Have you considered specifying kernel options via tags instead of globally? https://maas.io/docs/how-to-customise-machines#heading--create-tags-with-built-in-kernel-options

It seems that you could specify the required kernel parameters in tag options and tag the CentOS machines appropriately.

@jhusakowski I don’t believe this is going to help even if this is working solution - the machines represent common pool and that’s not known upfront which OS the particular machine is going to be provisioned with. It rather should be something like “assign the tag to the image”.

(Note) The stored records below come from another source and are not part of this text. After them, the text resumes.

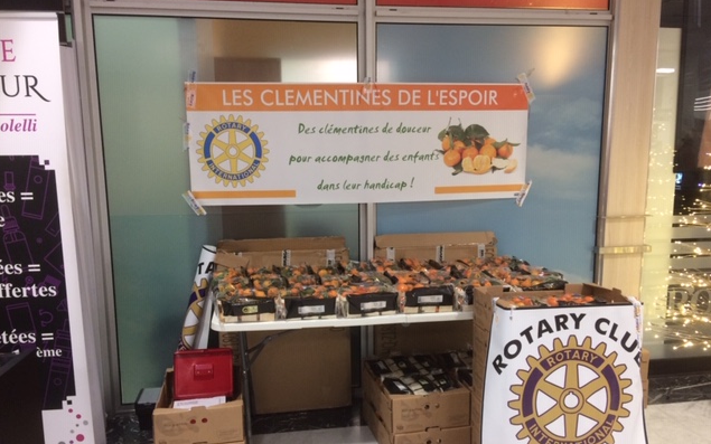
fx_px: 601
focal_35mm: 31
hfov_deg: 61.2
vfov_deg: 40.5
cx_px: 357
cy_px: 247
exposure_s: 1/33
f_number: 2.2
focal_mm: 4.15
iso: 80
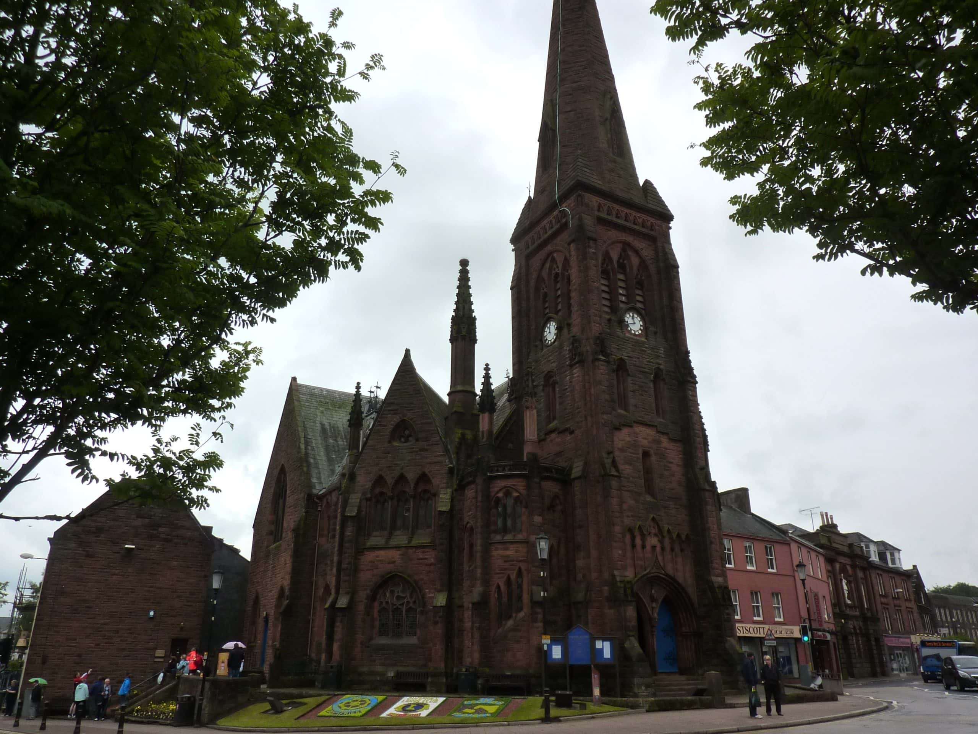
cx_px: 489
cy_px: 367
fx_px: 706
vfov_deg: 54.9
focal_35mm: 25
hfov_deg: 69.4
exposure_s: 1/400
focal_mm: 4.1
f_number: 5.6
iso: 125
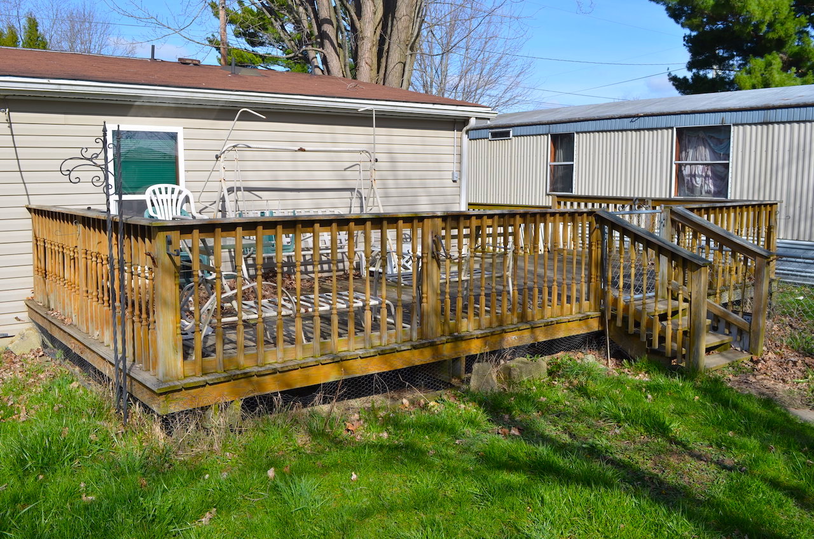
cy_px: 270
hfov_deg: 59.6
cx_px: 407
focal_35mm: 32
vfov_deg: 41.5
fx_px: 711
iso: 100
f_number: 8
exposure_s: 1/320
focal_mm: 21
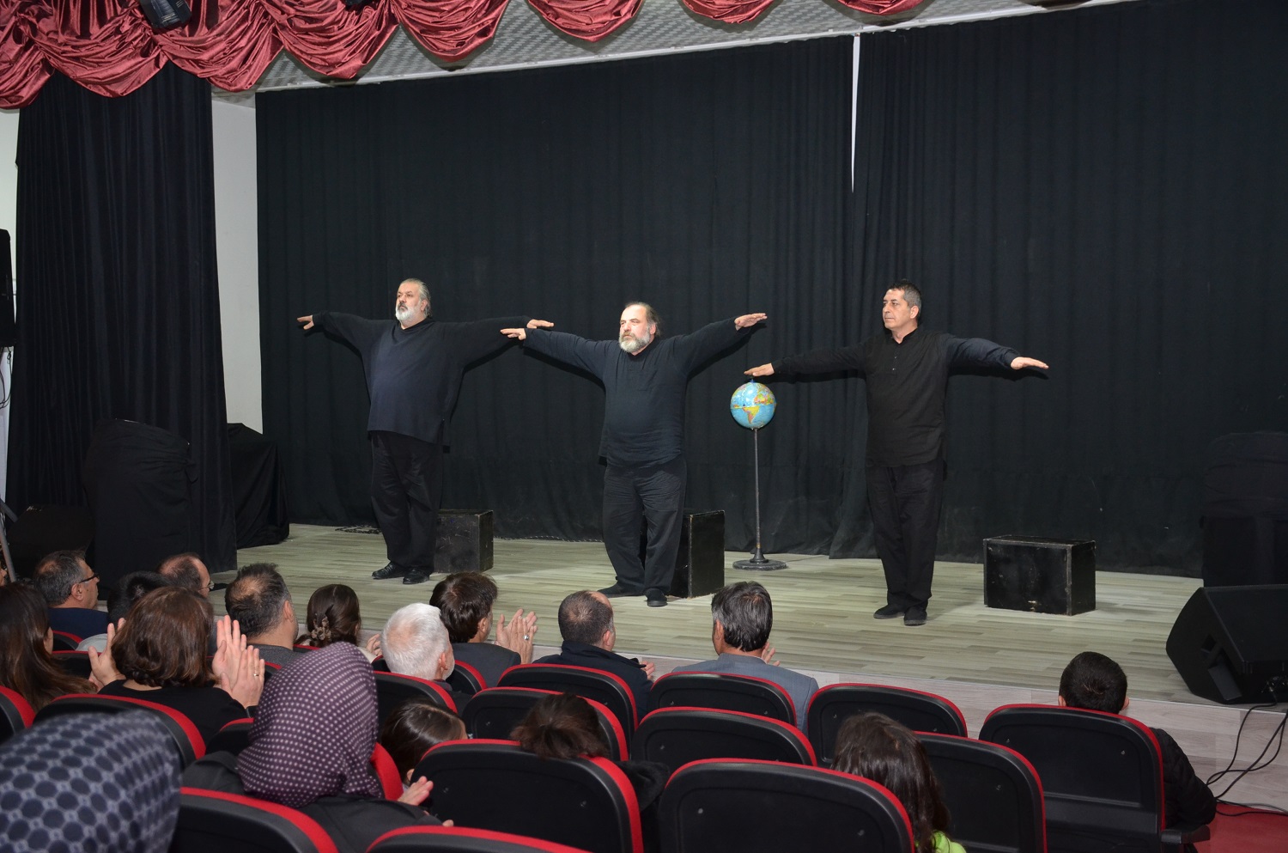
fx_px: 1714
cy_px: 426
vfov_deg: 27.9
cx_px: 644
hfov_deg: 41.2
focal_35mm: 48
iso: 800
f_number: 4
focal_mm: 32
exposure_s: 1/60
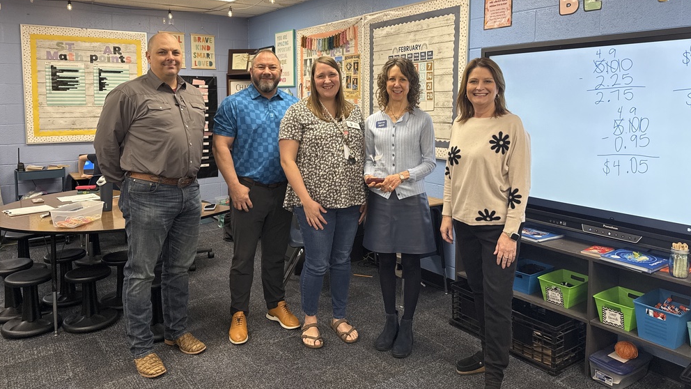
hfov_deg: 69.9
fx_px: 495
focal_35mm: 27
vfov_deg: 42.4
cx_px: 343
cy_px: 136
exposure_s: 1/120
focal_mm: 6.76
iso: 160
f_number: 1.78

small update - indeed if I set the nvme_core.multipath to 0 in the tag and assign to the machine, the node is deployed but it falls into “dracut-initqueue timeout” during the boot. And the machine has to get the nvme_core.multipath kernel param removed in order to boot.

Is this maybe something to do with the particular version of the efibootmgr that we package into the centos7 image?

I’m just a Technical Author, so take my observations with the appropriate spices, but based on I see here, there might be a few things to consider:

  1. nvme_core.multipath Kernel Parameter: From your descriptions, it seems like the nvme_core.multipath kernel parameter is causing issues during the boot process. This kernel parameter controls the multipath feature for NVMe devices, with N being the feature toggle (0 = off, 1 = on). From your experiment, it looks like this option might be causing the problems when set to 1.
  2. Compatibility Issue with CentOS 7: As pointed out by alexsander-souza, this issue could be related to the hardware being “too modern” for CentOS 7, which means that CentOS 7 might not have the necessary drivers or support for your hardware. You mention having problems with RHEL, Rocky, and so on – everything except Ubuntu. You can see the drivers currently in use by the system with the lsmod command. This command shows the modules currently loaded into your kernel, and if you want specific information on one or more drivers, you can isolate them with modinfo module_name.
  3. Possible efibootmgr Version Issue: agrebennikov’s suggestion that this could be related to the version of efibootmgr packaged in the CentOS 7 image is a possibility. The efibootmgr utility is used to manipulate the EFI Boot Manager, and different versions might have different behaviors or bugs.

Here’s what I’d try:

  • Try a more recent version of CentOS (like CentOS 8 or CentOS Stream) if it’s possible. This may help overcome potential incompatibility issues between your hardware and the OS. Sounds like you might have done this, or at least done this by proxy, trying Rocky, et al. YMMV.
  • Investigate further on the usage of the nvme_core.multipath kernel parameter. It might be that the RAID controller or NVMe drives you’re using requires a specific configuration or driver that’s not included in the CentOS 7 image.
  • Lastly, you may need to consider customizing your CentOS 7 image to include the specific drivers or software necessary for your hardware, or to use a different version of efibootmgr.

I’m not sure that these suggestions will actually solve your problem, but I think they could help isolate the issue. Again, what do I know, I’m just the writer guy, so take it FWIW.